### What to produce
Leaving out all pictures, give again each line exactly, from the start of the listing through the line that contains "without the need".

══ Material supplied

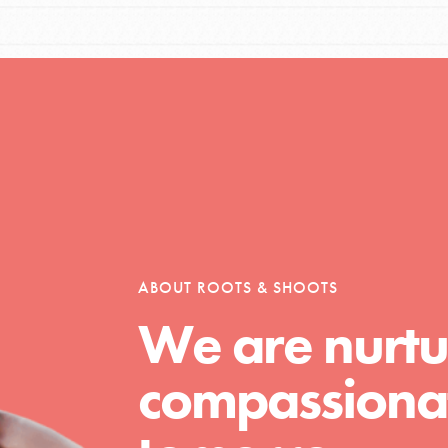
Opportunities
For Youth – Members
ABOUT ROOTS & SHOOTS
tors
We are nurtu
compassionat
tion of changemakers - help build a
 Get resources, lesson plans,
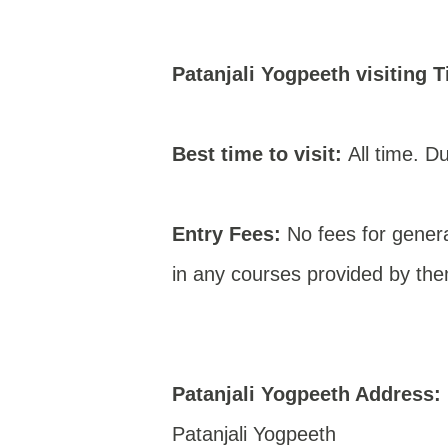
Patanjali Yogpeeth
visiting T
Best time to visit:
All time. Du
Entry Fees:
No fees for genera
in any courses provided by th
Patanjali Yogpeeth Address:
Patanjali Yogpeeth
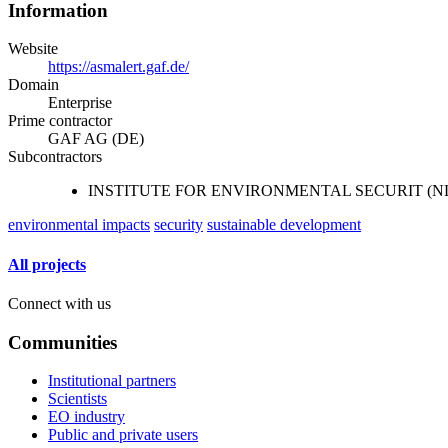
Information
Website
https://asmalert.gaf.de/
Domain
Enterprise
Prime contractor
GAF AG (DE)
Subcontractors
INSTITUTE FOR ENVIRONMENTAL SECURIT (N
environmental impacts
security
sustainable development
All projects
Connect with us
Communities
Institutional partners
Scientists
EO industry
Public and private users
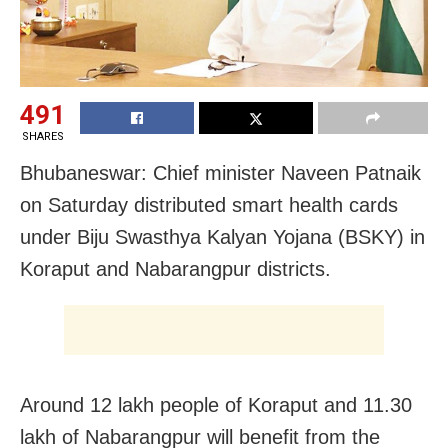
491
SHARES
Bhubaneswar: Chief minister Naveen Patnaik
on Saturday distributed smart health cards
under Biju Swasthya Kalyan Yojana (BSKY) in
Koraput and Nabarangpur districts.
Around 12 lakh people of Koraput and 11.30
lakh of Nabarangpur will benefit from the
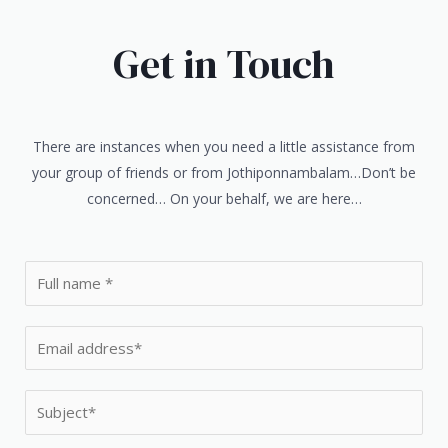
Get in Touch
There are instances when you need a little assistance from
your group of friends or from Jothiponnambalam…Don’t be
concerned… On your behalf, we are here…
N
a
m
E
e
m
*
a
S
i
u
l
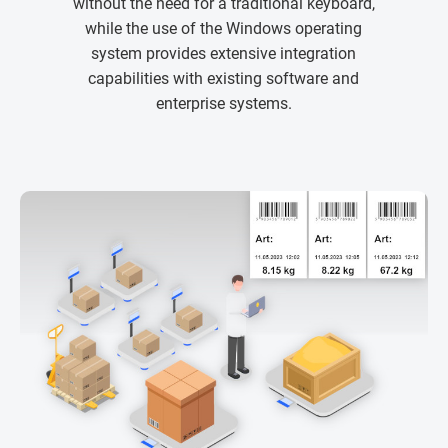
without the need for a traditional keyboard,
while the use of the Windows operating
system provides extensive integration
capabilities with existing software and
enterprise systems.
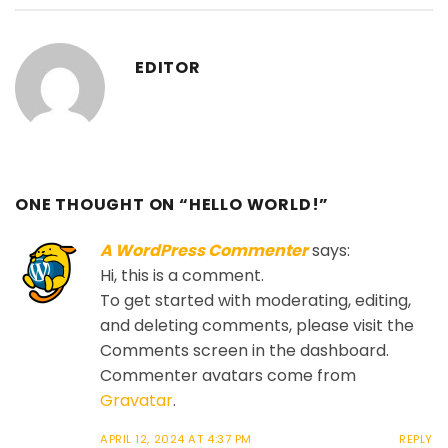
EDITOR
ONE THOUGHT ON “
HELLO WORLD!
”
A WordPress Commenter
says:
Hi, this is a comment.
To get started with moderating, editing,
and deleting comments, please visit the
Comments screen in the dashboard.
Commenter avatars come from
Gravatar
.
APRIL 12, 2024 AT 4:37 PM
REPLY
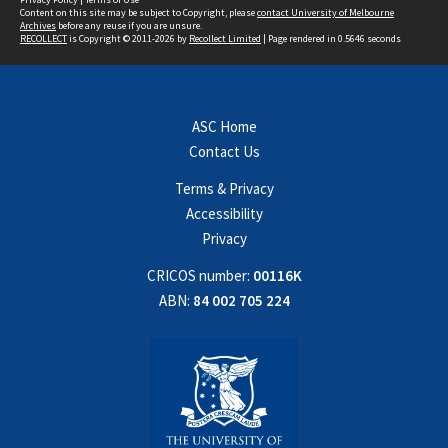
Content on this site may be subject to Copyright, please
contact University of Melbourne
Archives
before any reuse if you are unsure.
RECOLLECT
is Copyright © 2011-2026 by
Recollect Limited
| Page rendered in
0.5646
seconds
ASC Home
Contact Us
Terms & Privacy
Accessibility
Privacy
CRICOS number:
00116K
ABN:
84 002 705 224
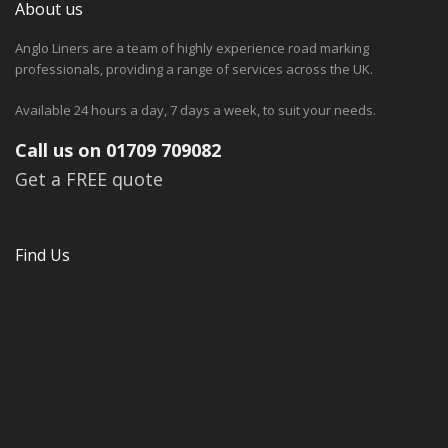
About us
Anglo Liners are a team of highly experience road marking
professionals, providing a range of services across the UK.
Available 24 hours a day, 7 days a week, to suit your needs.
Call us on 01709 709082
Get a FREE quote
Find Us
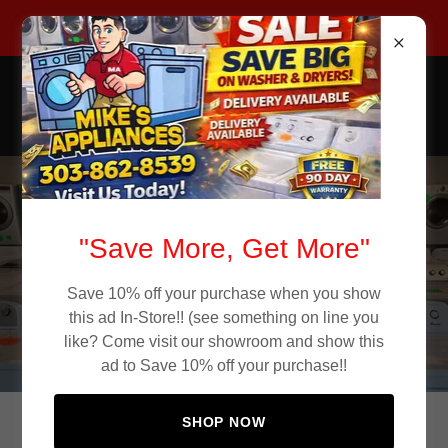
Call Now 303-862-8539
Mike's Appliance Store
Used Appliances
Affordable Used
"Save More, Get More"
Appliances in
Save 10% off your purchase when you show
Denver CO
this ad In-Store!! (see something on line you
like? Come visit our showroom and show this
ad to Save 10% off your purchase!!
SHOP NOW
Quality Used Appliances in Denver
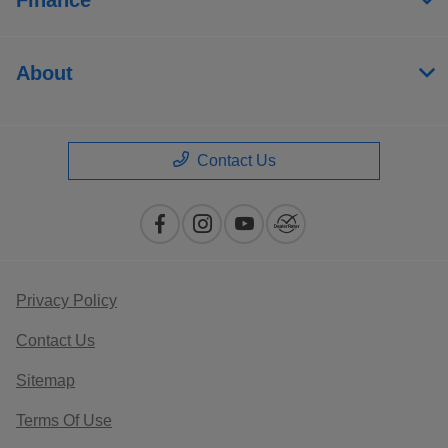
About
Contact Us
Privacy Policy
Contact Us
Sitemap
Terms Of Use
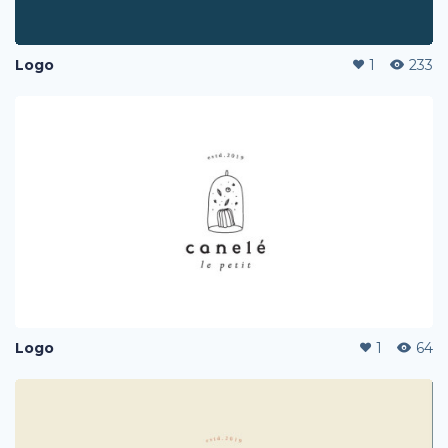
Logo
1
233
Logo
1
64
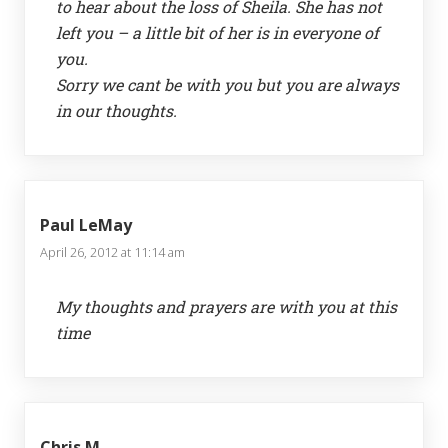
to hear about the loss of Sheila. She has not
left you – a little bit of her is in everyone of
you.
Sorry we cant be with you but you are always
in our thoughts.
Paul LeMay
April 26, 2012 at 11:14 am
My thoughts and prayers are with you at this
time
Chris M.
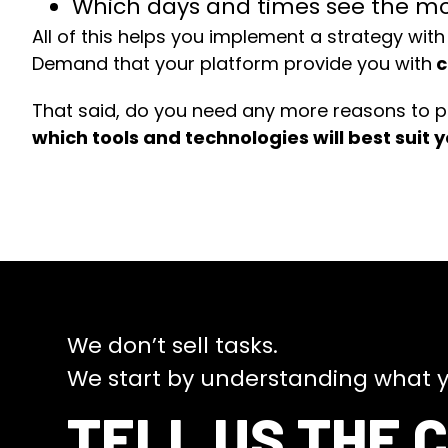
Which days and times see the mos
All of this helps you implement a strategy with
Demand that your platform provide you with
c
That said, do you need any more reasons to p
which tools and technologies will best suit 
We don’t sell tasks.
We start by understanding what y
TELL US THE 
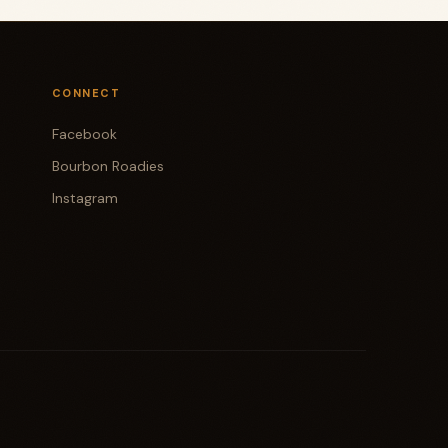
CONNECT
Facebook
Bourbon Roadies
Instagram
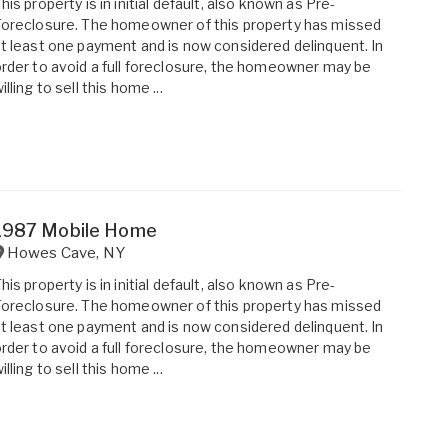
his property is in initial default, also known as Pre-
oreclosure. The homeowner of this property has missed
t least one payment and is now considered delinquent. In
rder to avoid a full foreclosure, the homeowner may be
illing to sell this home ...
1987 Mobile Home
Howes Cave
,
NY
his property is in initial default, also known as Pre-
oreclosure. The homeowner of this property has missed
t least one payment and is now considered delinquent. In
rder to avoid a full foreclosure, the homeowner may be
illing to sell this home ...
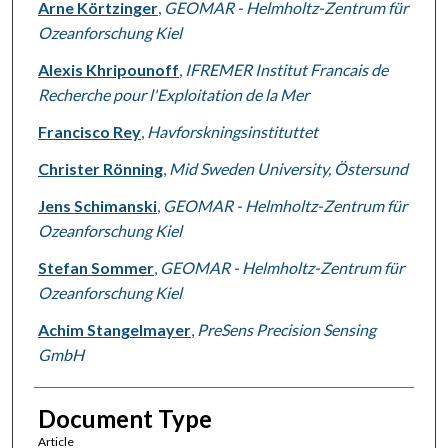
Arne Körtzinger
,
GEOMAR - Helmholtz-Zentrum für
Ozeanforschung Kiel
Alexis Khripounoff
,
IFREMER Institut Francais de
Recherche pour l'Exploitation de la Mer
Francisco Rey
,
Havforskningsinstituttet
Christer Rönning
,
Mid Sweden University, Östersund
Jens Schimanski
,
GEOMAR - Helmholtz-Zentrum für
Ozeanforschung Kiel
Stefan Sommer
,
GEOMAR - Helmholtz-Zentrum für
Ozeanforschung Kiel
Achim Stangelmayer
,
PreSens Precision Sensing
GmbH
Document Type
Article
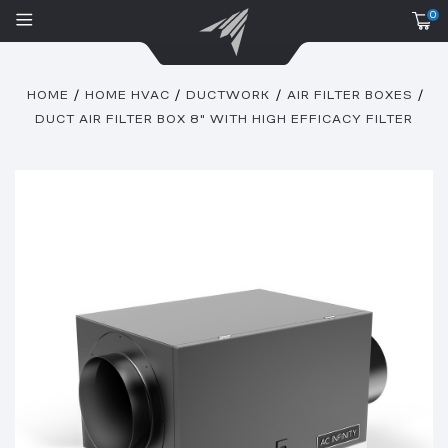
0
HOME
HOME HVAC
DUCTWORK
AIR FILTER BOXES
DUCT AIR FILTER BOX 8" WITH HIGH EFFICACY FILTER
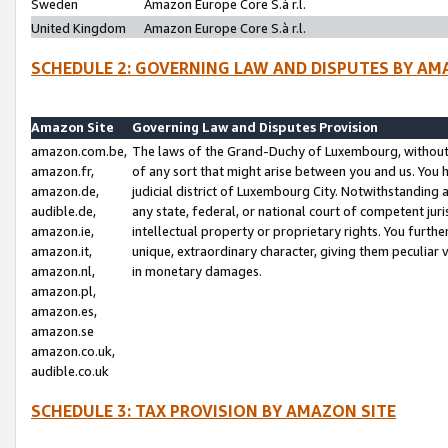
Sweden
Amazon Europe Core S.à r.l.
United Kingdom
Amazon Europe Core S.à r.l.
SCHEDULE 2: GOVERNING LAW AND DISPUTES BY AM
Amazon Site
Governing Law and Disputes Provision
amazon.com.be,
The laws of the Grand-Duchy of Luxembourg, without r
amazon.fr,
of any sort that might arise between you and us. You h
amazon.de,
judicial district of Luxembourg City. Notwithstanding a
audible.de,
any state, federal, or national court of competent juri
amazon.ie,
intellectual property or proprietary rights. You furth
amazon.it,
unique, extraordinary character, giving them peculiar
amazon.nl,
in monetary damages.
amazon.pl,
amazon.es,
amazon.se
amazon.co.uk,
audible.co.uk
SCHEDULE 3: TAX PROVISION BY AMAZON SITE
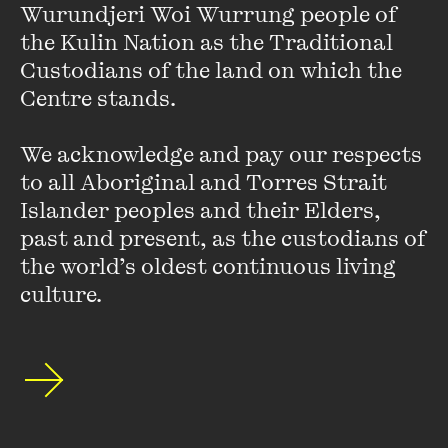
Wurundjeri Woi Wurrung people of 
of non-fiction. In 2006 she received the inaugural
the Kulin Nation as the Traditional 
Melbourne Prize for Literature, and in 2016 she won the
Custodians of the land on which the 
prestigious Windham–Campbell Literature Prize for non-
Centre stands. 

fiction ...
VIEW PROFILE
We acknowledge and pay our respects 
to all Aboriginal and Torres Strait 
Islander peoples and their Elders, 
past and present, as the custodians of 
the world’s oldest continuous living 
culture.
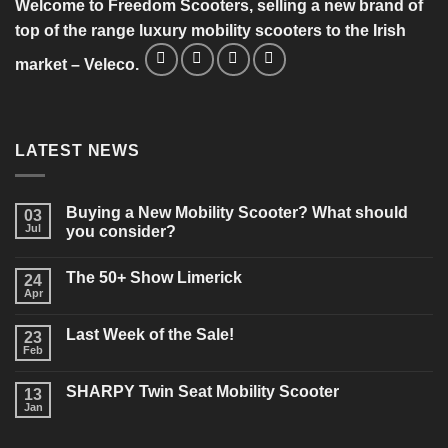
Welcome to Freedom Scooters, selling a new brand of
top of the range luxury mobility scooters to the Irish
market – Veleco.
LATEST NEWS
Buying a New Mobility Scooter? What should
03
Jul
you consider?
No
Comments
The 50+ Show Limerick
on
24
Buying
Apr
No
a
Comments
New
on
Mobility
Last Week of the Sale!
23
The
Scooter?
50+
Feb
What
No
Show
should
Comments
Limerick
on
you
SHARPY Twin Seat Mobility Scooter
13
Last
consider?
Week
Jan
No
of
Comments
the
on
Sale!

════

### Task solution
Opportunities
For Youth – Members
ABOUT ROOTS & SHOOTS
tors
We are nurtu
compassionat
tion of changemakers - help build a
 Get resources, lesson plans,
Patanjali Yogpeeth
visiting T
Best time to visit:
All time. Du
Entry Fees:
No fees for genera
in any courses provided by th
Patanjali Yogpeeth Address:
Patanjali Yogpeeth
Information
Website
https://asmalert.gaf.de/
Domain
Enterprise
Prime contractor
GAF AG (DE)
Subcontractors
INSTITUTE FOR ENVIRONMENTAL SECURIT (N
environmental impacts
security
sustainable development
All projects
Connect with us
Communities
Institutional partners
Scientists
EO industry
Public and private users
491
SHARES
Bhubaneswar: Chief minister Naveen Patnaik
on Saturday distributed smart health cards
under Biju Swasthya Kalyan Yojana (BSKY) in
Koraput and Nabarangpur districts.
Around 12 lakh people of Koraput and 11.30
lakh of Nabarangpur will benefit from the
Get in Touch
There are instances when you need a little assistance from
your group of friends or from Jothiponnambalam…Don’t be
concerned… On your behalf, we are here…
N
a
m
E
e
m
*
a
S
i
u
l
without the need for a traditional keyboard,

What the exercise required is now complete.